_Problem to solve:_ When you return the material, keep every line exactly as it is and omit the pictures.

────────────────

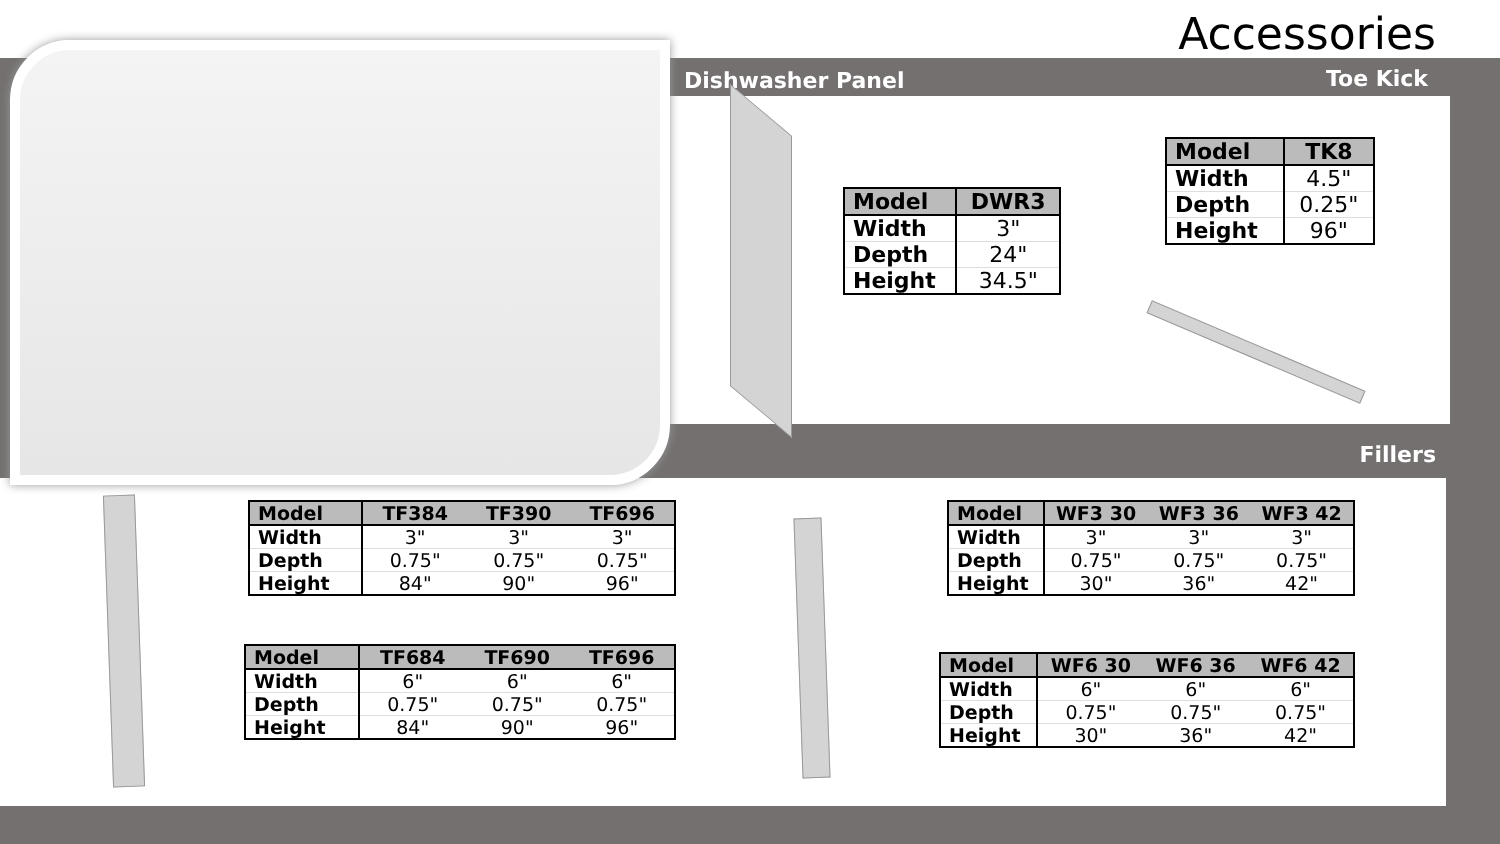Accessories
Dishwasher Panel Toe Kick
| Model | DWR3 |
| --- | --- |
| Width | 3" |
| Depth | 24" |
| Height | 34.5" |
| Model | TK8 |
| --- | --- |
| Width | 4.5" |
| Depth | 0.25" |
| Height | 96" |
Fillers
| Model | TF384 | TF390 | TF696 |
| --- | --- | --- | --- |
| Width | 3" | 3" | 3" |
| Depth | 0.75" | 0.75" | 0.75" |
| Height | 84" | 90" | 96" |
| Model | TF684 | TF690 | TF696 |
| --- | --- | --- | --- |
| Width | 6" | 6" | 6" |
| Depth | 0.75" | 0.75" | 0.75" |
| Height | 84" | 90" | 96" |
| Model | WF3 30 | WF3 36 | WF3 42 |
| --- | --- | --- | --- |
| Width | 3" | 3" | 3" |
| Depth | 0.75" | 0.75" | 0.75" |
| Height | 30" | 36" | 42" |
| Model | WF6 30 | WF6 36 | WF6 42 |
| --- | --- | --- | --- |
| Width | 6" | 6" | 6" |
| Depth | 0.75" | 0.75" | 0.75" |
| Height | 30" | 36" | 42" |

────────────────

_Written solution:_
Accessories
Dishwasher Panel Toe Kick
| Model | DWR3 |
| --- | --- |
| Width | 3" |
| Depth | 24" |
| Height | 34.5" |
| Model | TK8 |
| --- | --- |
| Width | 4.5" |
| Depth | 0.25" |
| Height | 96" |
Fillers
| Model | TF384 | TF390 | TF696 |
| --- | --- | --- | --- |
| Width | 3" | 3" | 3" |
| Depth | 0.75" | 0.75" | 0.75" |
| Height | 84" | 90" | 96" |
| Model | TF684 | TF690 | TF696 |
| --- | --- | --- | --- |
| Width | 6" | 6" | 6" |
| Depth | 0.75" | 0.75" | 0.75" |
| Height | 84" | 90" | 96" |
| Model | WF3 30 | WF3 36 | WF3 42 |
| --- | --- | --- | --- |
| Width | 3" | 3" | 3" |
| Depth | 0.75" | 0.75" | 0.75" |
| Height | 30" | 36" | 42" |
| Model | WF6 30 | WF6 36 | WF6 42 |
| --- | --- | --- | --- |
| Width | 6" | 6" | 6" |
| Depth | 0.75" | 0.75" | 0.75" |
| Height | 30" | 36" | 42" |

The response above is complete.